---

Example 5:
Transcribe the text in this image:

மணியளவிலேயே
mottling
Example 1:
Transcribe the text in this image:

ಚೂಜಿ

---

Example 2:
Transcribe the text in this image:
####################
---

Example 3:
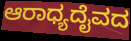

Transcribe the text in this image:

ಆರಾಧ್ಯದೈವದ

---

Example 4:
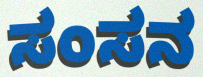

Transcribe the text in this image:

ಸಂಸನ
####################
## Task description
When a line of the data holds the string "Example", pick it out and copy it.

## Finished task
Example 5:
Example 1:
Example 2:
Example 3:
Example 4:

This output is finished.